WORK INSTRUCTION: Give the entries below again, word for word, and leave out the images.

** Opening SUPPLIED ENTRIES block **

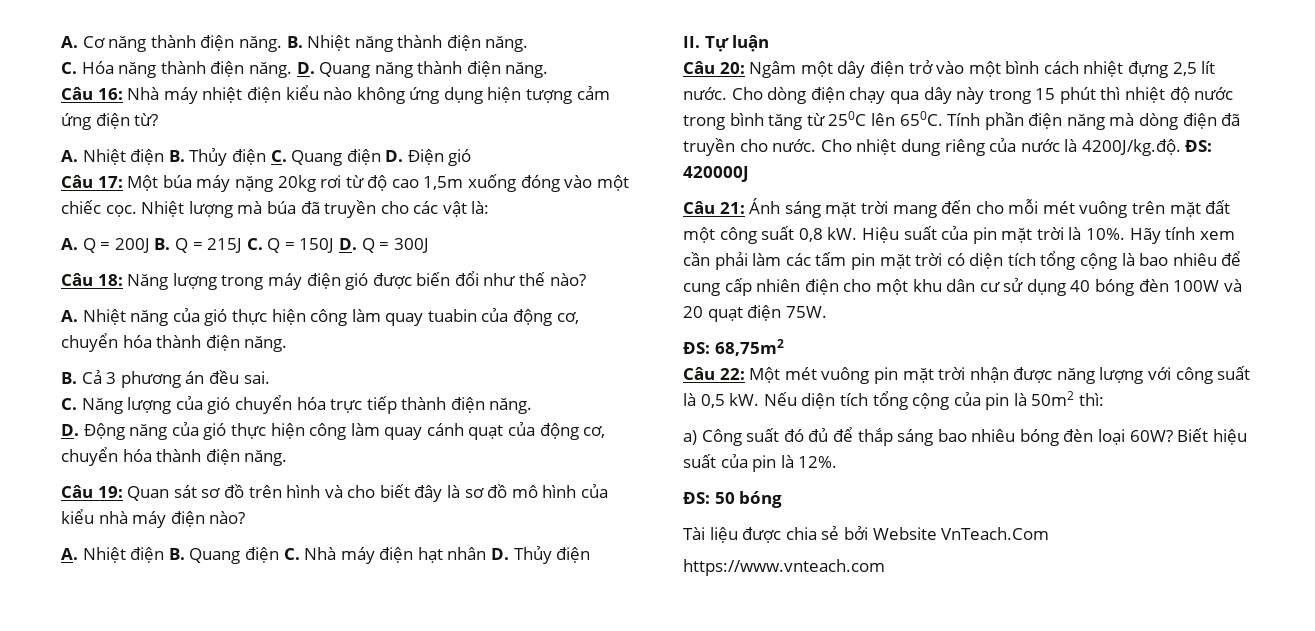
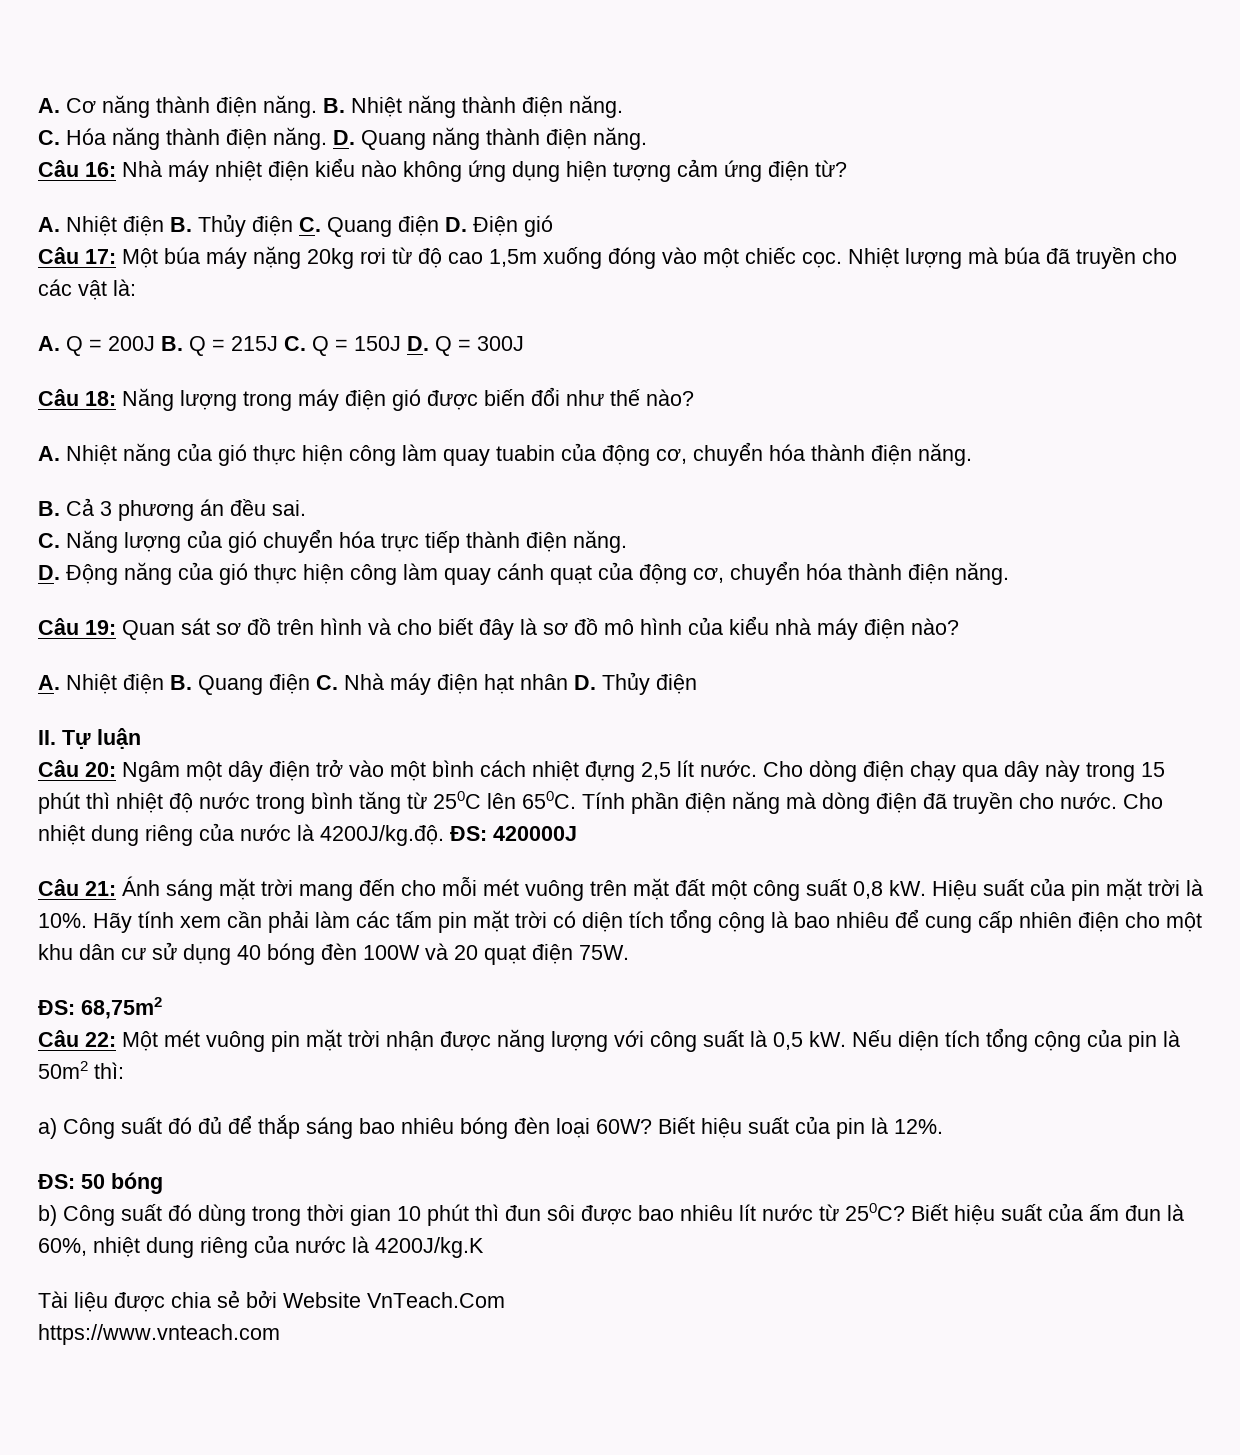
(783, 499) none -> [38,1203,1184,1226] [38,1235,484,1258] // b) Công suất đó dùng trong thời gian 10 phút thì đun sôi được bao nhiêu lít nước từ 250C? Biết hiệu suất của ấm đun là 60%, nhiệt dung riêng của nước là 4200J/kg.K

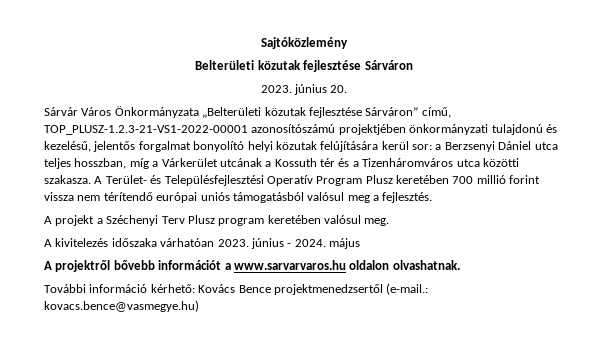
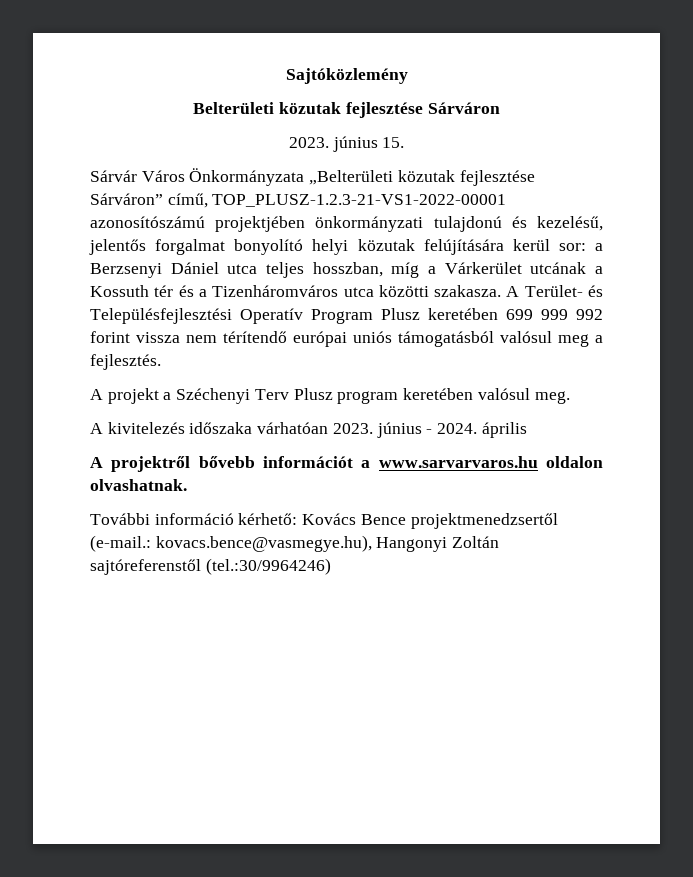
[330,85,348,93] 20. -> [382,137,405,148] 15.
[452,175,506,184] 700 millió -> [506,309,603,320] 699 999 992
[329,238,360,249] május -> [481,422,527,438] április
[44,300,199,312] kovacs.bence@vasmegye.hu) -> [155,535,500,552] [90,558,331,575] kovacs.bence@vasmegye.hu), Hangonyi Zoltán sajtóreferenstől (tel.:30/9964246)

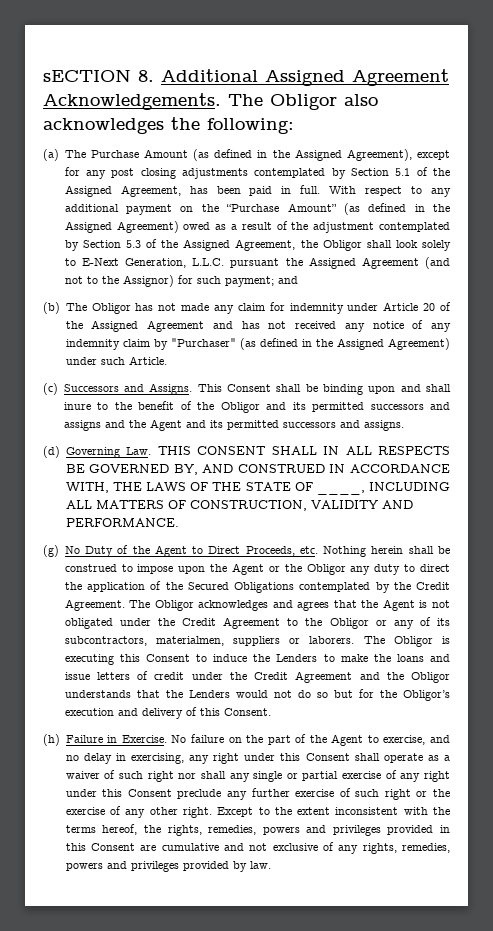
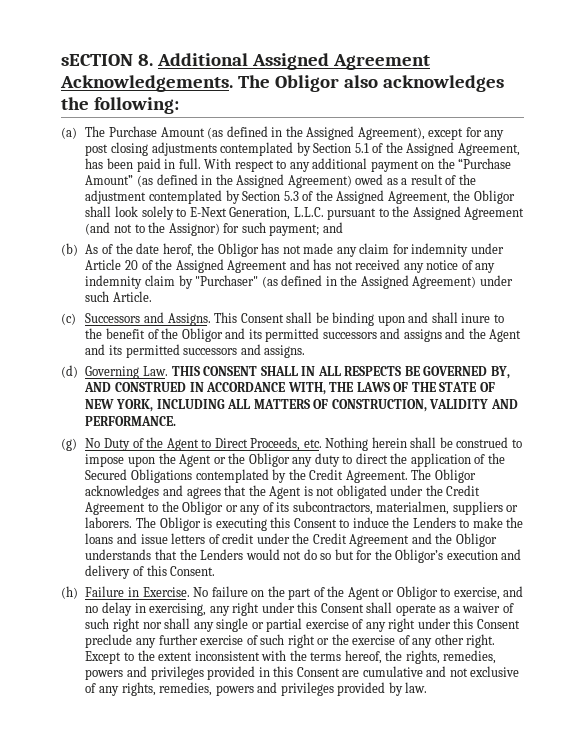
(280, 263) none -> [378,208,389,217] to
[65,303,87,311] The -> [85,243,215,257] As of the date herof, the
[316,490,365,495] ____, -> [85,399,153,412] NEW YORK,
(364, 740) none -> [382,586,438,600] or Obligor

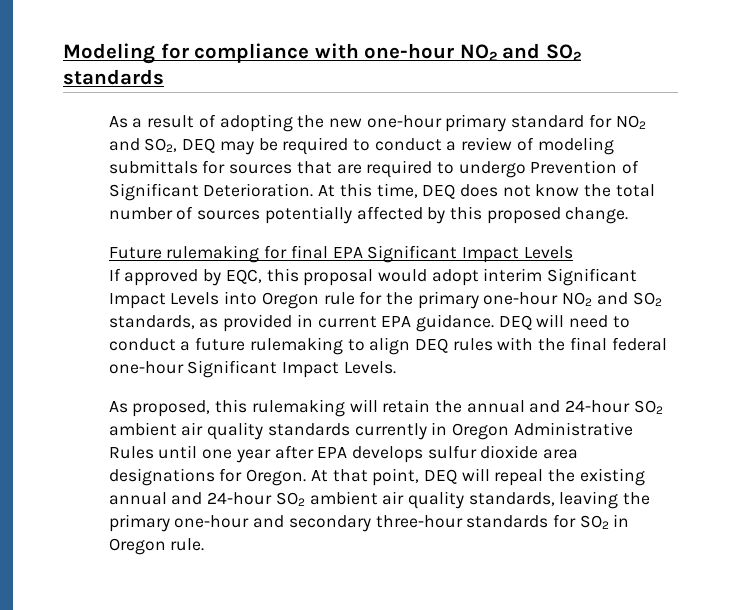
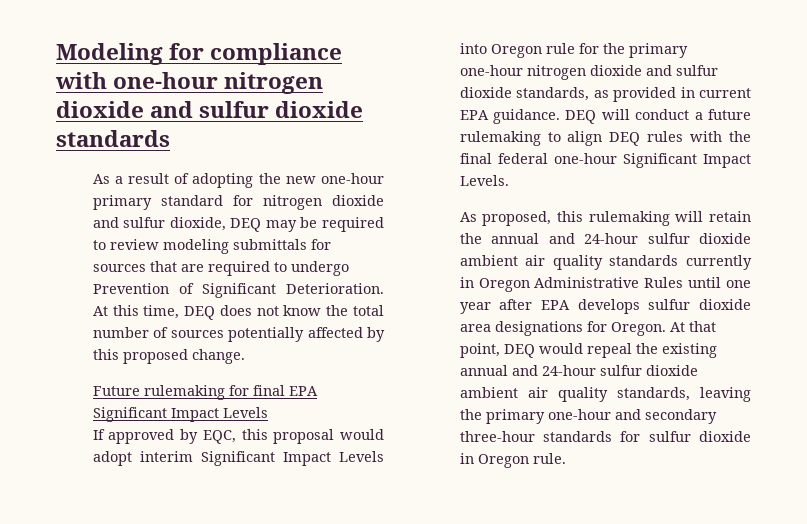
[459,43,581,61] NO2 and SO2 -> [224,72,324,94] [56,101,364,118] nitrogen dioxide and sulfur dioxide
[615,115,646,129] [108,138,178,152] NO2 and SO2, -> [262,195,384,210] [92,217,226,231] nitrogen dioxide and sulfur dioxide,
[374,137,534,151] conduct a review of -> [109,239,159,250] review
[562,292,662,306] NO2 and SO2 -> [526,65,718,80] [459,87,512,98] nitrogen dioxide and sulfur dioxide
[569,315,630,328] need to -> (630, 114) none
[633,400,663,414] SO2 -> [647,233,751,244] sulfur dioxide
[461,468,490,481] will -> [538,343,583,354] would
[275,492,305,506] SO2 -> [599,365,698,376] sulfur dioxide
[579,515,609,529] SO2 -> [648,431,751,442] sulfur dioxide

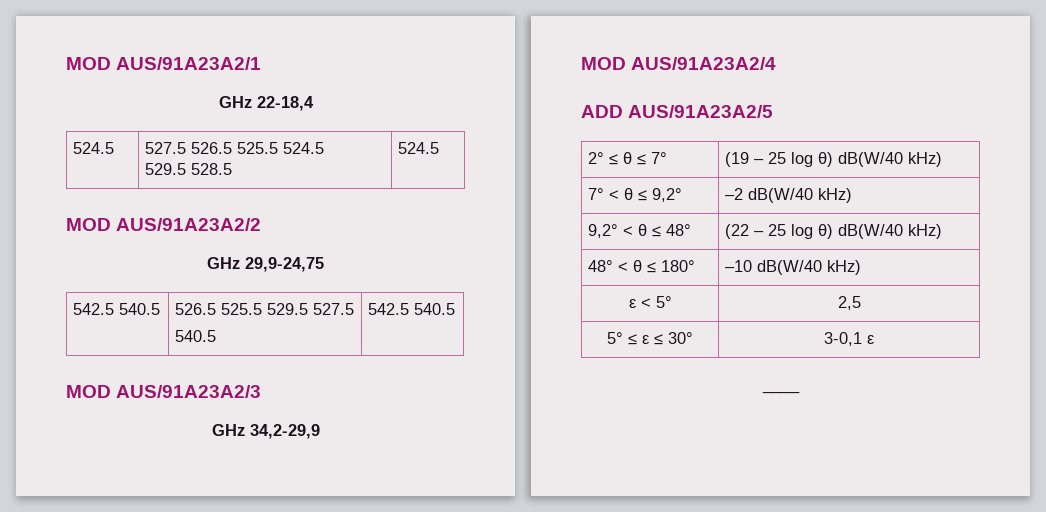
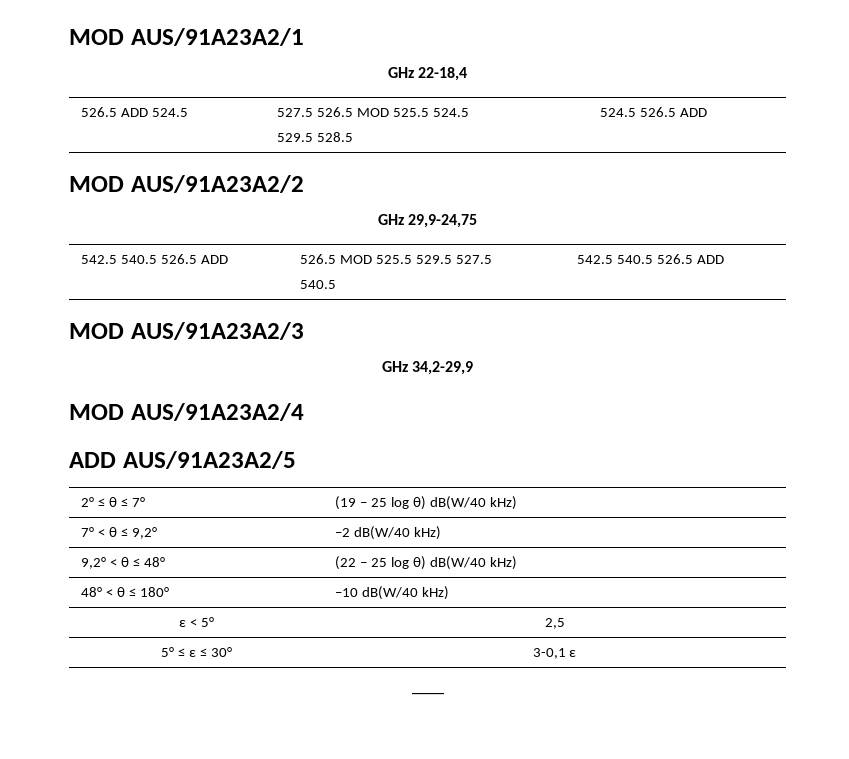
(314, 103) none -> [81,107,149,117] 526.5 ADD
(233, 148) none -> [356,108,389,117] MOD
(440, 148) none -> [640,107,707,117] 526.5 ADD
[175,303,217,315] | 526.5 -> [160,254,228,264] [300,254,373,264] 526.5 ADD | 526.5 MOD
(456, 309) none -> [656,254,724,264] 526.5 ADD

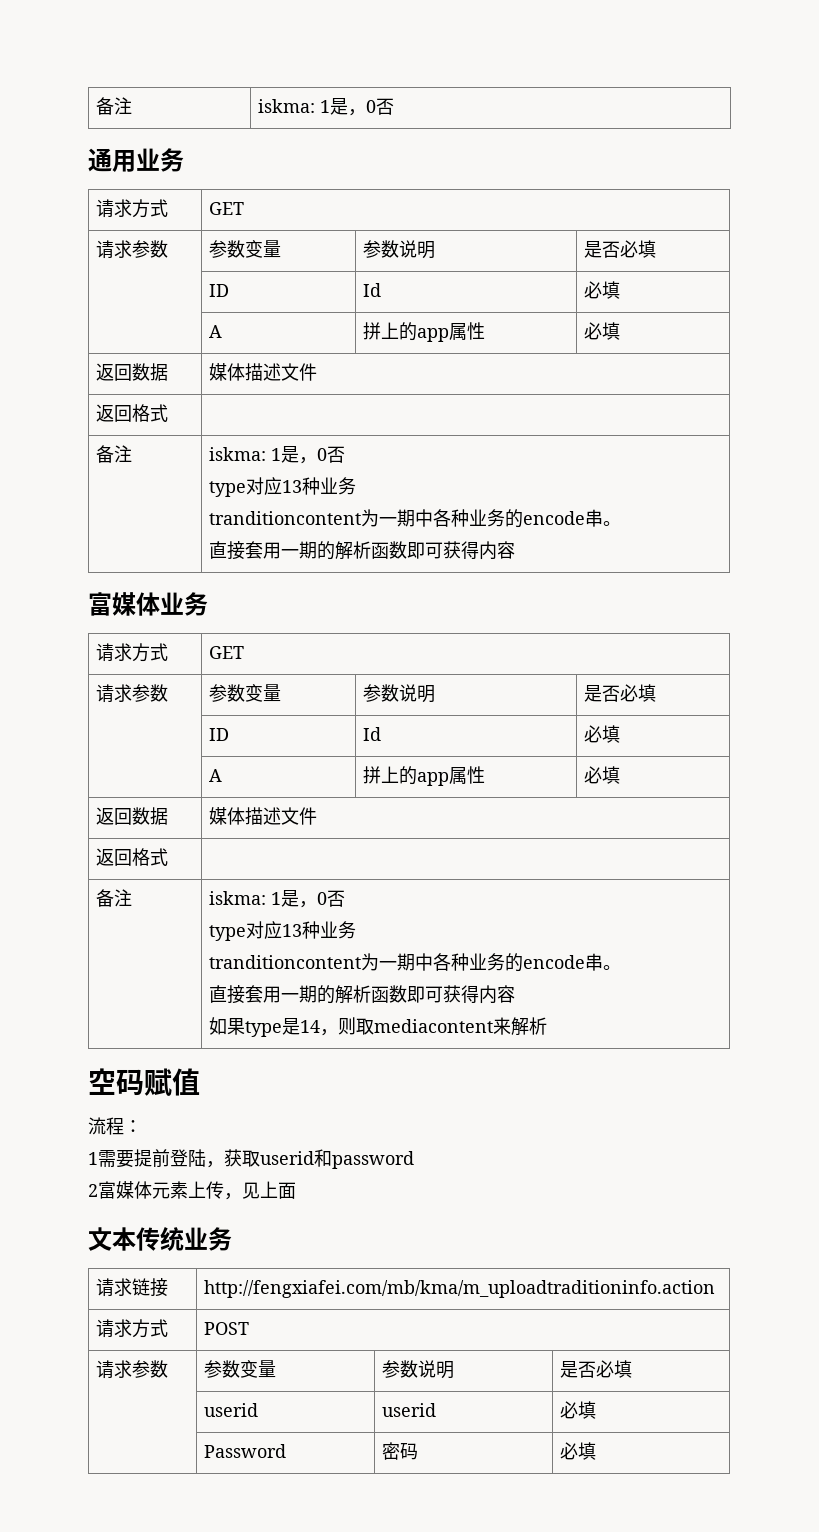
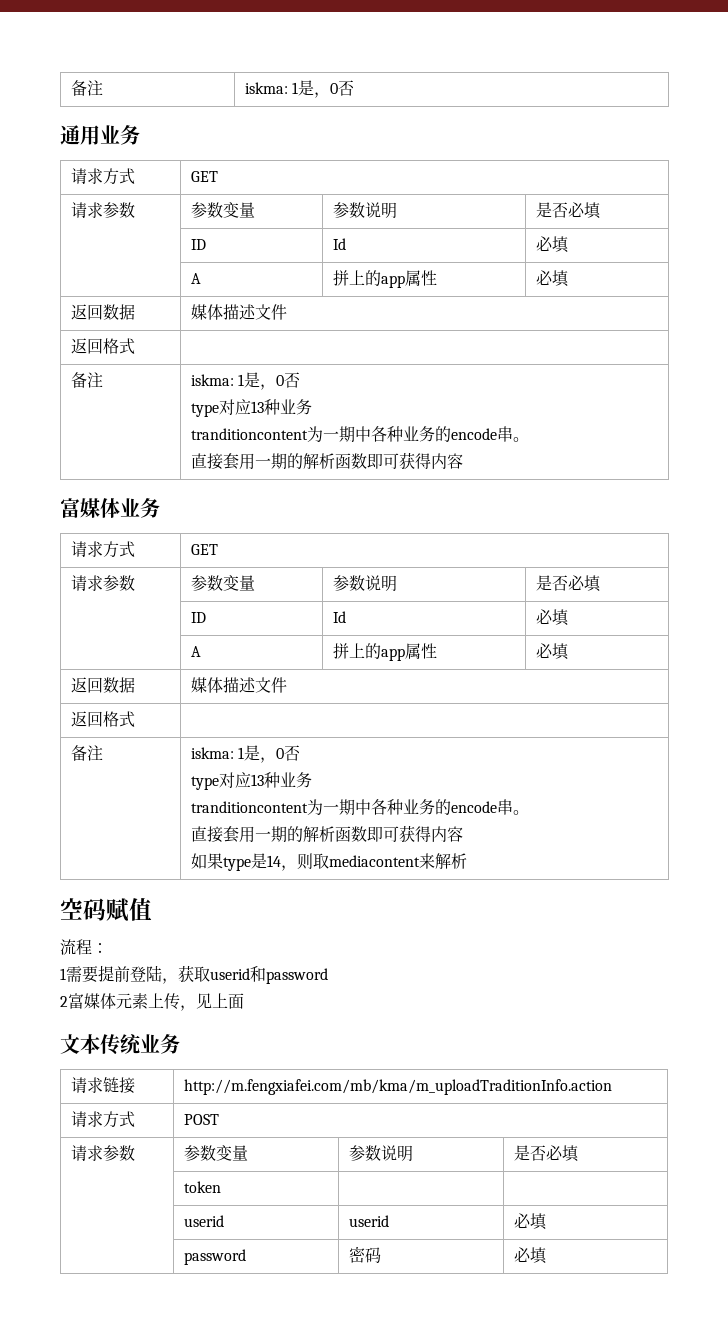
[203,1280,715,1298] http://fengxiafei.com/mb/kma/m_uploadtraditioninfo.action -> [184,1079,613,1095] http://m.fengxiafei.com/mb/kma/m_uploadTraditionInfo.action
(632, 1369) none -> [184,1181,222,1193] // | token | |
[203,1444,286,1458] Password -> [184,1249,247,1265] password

** Closing SUPPLIED ENTRIES block **

YOUR SOLUTION:
(783, 499) none -> [38,1203,1184,1226] [38,1235,484,1258] // b) Công suất đó dùng trong thời gian 10 phút thì đun sôi được bao nhiêu lít nước từ 250C? Biết hiệu suất của ấm đun là 60%, nhiệt dung riêng của nước là 4200J/kg.K

[330,85,348,93] 20. -> [382,137,405,148] 15.
[452,175,506,184] 700 millió -> [506,309,603,320] 699 999 992
[329,238,360,249] május -> [481,422,527,438] április
[44,300,199,312] kovacs.bence@vasmegye.hu) -> [155,535,500,552] [90,558,331,575] kovacs.bence@vasmegye.hu), Hangonyi Zoltán sajtóreferenstől (tel.:30/9964246)

(280, 263) none -> [378,208,389,217] to
[65,303,87,311] The -> [85,243,215,257] As of the date herof, the
[316,490,365,495] ____, -> [85,399,153,412] NEW YORK,
(364, 740) none -> [382,586,438,600] or Obligor

[459,43,581,61] NO2 and SO2 -> [224,72,324,94] [56,101,364,118] nitrogen dioxide and sulfur dioxide
[615,115,646,129] [108,138,178,152] NO2 and SO2, -> [262,195,384,210] [92,217,226,231] nitrogen dioxide and sulfur dioxide,
[374,137,534,151] conduct a review of -> [109,239,159,250] review
[562,292,662,306] NO2 and SO2 -> [526,65,718,80] [459,87,512,98] nitrogen dioxide and sulfur dioxide
[569,315,630,328] need to -> (630, 114) none
[633,400,663,414] SO2 -> [647,233,751,244] sulfur dioxide
[461,468,490,481] will -> [538,343,583,354] would
[275,492,305,506] SO2 -> [599,365,698,376] sulfur dioxide
[579,515,609,529] SO2 -> [648,431,751,442] sulfur dioxide

(314, 103) none -> [81,107,149,117] 526.5 ADD
(233, 148) none -> [356,108,389,117] MOD
(440, 148) none -> [640,107,707,117] 526.5 ADD
[175,303,217,315] | 526.5 -> [160,254,228,264] [300,254,373,264] 526.5 ADD | 526.5 MOD
(456, 309) none -> [656,254,724,264] 526.5 ADD

[203,1280,715,1298] http://fengxiafei.com/mb/kma/m_uploadtraditioninfo.action -> [184,1079,613,1095] http://m.fengxiafei.com/mb/kma/m_uploadTraditionInfo.action
(632, 1369) none -> [184,1181,222,1193] // | token | |
[203,1444,286,1458] Password -> [184,1249,247,1265] password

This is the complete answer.